TASK BRIEF
Put the entries into a Markdown table with the columns No. and Text, starting at the line containing "family: Fabaceae" and ending at the line containing "state / province: Cundinamarca". Number each line and leave out any blank lines.
* START SOURCE MATERIAL *
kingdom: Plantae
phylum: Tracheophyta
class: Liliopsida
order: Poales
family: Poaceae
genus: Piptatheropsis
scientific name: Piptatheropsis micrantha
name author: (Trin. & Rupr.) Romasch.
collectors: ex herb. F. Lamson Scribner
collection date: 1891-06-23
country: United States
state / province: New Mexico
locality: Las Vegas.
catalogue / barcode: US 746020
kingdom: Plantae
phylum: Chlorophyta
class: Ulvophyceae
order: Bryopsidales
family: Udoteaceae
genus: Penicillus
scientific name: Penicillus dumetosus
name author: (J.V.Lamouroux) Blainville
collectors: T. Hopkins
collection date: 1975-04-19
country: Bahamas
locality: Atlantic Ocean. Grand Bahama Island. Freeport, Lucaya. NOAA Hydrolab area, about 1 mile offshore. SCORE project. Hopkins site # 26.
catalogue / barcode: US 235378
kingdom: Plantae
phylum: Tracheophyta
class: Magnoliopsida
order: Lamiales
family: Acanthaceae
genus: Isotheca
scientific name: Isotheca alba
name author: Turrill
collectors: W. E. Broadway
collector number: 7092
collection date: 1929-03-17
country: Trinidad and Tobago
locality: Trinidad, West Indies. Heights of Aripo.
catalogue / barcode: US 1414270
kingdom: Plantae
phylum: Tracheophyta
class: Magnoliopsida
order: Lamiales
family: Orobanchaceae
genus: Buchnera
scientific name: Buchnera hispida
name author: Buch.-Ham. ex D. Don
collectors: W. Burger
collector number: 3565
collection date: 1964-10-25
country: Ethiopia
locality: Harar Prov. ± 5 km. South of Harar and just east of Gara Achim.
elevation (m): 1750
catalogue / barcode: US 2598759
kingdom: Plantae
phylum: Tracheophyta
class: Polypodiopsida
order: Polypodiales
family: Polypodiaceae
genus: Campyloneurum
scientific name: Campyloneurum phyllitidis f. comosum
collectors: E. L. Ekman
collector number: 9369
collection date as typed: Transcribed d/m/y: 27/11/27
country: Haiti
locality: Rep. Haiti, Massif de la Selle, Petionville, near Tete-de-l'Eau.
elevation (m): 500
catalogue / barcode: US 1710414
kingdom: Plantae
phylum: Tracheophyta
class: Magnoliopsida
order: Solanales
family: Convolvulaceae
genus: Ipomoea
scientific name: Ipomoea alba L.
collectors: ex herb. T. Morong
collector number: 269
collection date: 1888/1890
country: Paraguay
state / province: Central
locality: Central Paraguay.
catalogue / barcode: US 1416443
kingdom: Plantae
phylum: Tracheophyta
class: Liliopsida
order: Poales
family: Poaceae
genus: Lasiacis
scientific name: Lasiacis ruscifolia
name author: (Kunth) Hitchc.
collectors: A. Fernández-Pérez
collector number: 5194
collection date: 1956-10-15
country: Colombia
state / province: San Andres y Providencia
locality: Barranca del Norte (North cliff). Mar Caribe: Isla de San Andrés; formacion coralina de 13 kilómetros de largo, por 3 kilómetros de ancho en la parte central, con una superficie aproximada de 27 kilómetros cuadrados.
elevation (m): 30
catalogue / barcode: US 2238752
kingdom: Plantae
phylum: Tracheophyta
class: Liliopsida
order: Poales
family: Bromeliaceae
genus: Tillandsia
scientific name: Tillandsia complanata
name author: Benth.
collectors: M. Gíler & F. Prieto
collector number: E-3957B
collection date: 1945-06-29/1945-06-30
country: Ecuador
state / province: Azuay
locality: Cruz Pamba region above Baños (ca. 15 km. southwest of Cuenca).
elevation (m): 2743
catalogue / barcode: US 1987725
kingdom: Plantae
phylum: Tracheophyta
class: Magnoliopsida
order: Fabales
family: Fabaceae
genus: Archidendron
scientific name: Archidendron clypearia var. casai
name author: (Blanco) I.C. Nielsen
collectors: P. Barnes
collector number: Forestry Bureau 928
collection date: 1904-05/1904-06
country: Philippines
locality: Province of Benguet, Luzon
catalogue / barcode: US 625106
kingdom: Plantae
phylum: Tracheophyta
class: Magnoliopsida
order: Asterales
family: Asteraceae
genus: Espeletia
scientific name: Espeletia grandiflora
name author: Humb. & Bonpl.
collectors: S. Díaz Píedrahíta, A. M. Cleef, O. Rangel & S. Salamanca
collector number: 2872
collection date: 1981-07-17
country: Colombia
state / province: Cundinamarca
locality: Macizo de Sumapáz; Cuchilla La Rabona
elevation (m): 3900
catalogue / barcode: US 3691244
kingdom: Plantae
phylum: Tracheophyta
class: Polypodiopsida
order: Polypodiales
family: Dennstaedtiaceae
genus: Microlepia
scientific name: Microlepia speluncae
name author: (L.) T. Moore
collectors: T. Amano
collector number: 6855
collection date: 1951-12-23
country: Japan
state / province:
* END SOURCE MATERIAL *
ANSWER TO THIS EXERCISE
| No. | Text |
|---|---|
| 1 | family: Fabaceae |
| 2 | genus: Archidendron |
| 3 | scientific name: Archidendron clypearia var. casai |
| 4 | name author: (Blanco) I.C. Nielsen |
| 5 | collectors: P. Barnes |
| 6 | collector number: Forestry Bureau 928 |
| 7 | collection date: 1904-05/1904-06 |
| 8 | country: Philippines |
| 9 | locality: Province of Benguet, Luzon |
| 10 | catalogue / barcode: US 625106 |
| 11 | kingdom: Plantae |
| 12 | phylum: Tracheophyta |
| 13 | class: Magnoliopsida |
| 14 | order: Asterales |
| 15 | family: Asteraceae |
| 16 | genus: Espeletia |
| 17 | scientific name: Espeletia grandiflora |
| 18 | name author: Humb. & Bonpl. |
| 19 | collectors: S. Díaz Píedrahíta, A. M. Cleef, O. Rangel & S. Salamanca |
| 20 | collector number: 2872 |
| 21 | collection date: 1981-07-17 |
| 22 | country: Colombia |
| 23 | state / province: Cundinamarca |